WHAT IS REQUIRED: Your copy of the lines below must match them exactly and contain no images.

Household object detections
* * *

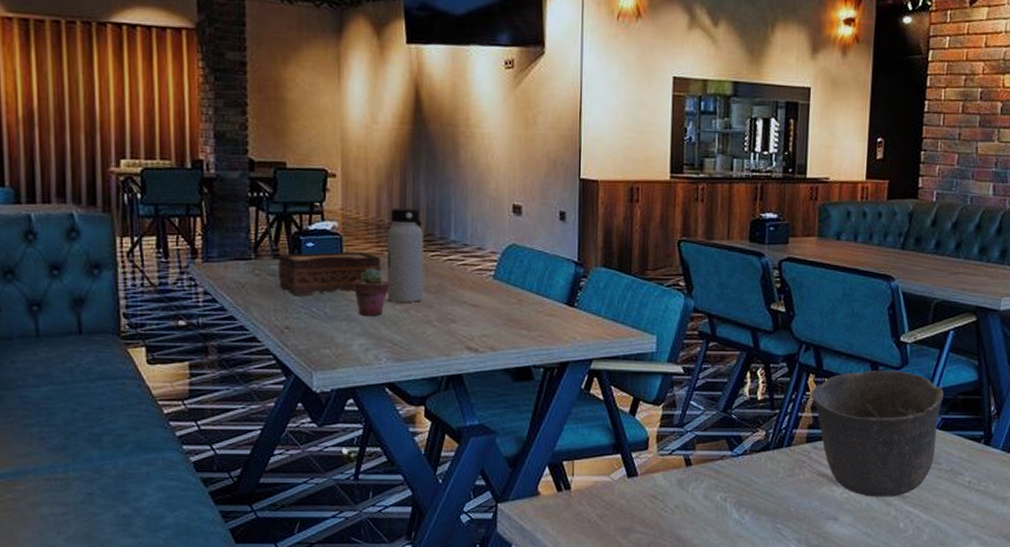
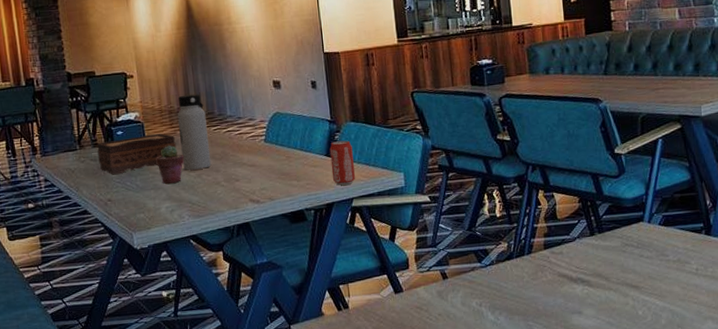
beverage can: none [570,288,600,342] -> present [329,140,356,186]
cup: present [811,370,944,497] -> none [543,179,661,291]

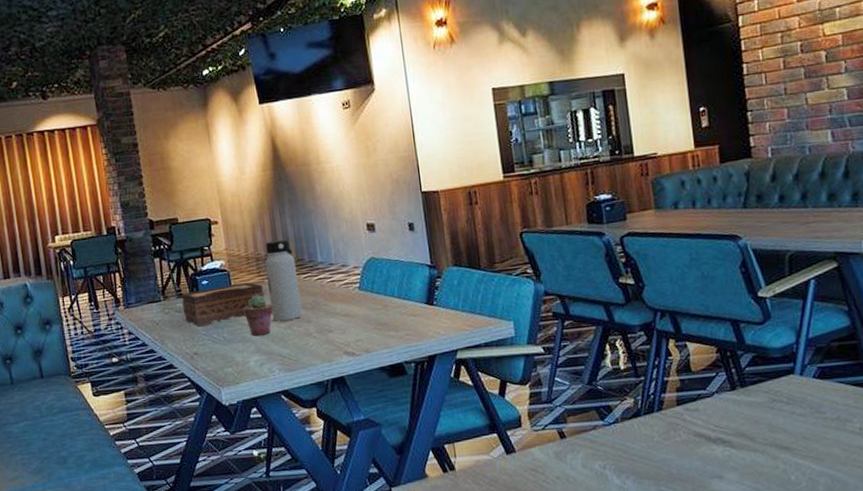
beverage can: present [329,140,356,186] -> none [430,286,460,336]

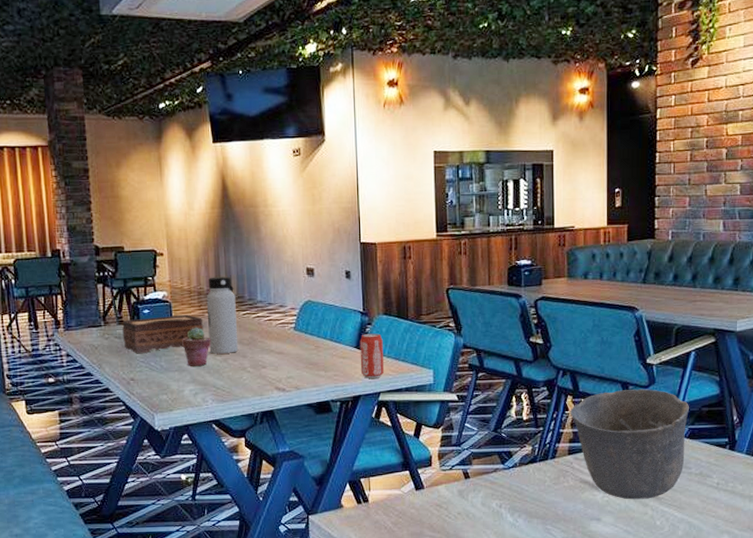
beverage can: none [430,286,460,336] -> present [360,333,385,379]
cup: none [674,325,817,453] -> present [570,389,689,500]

* * *

RESULT FOR THIS TASK:
beverage can: none [570,288,600,342] -> present [329,140,356,186]
cup: present [811,370,944,497] -> none [543,179,661,291]

beverage can: present [329,140,356,186] -> none [430,286,460,336]

beverage can: none [430,286,460,336] -> present [360,333,385,379]
cup: none [674,325,817,453] -> present [570,389,689,500]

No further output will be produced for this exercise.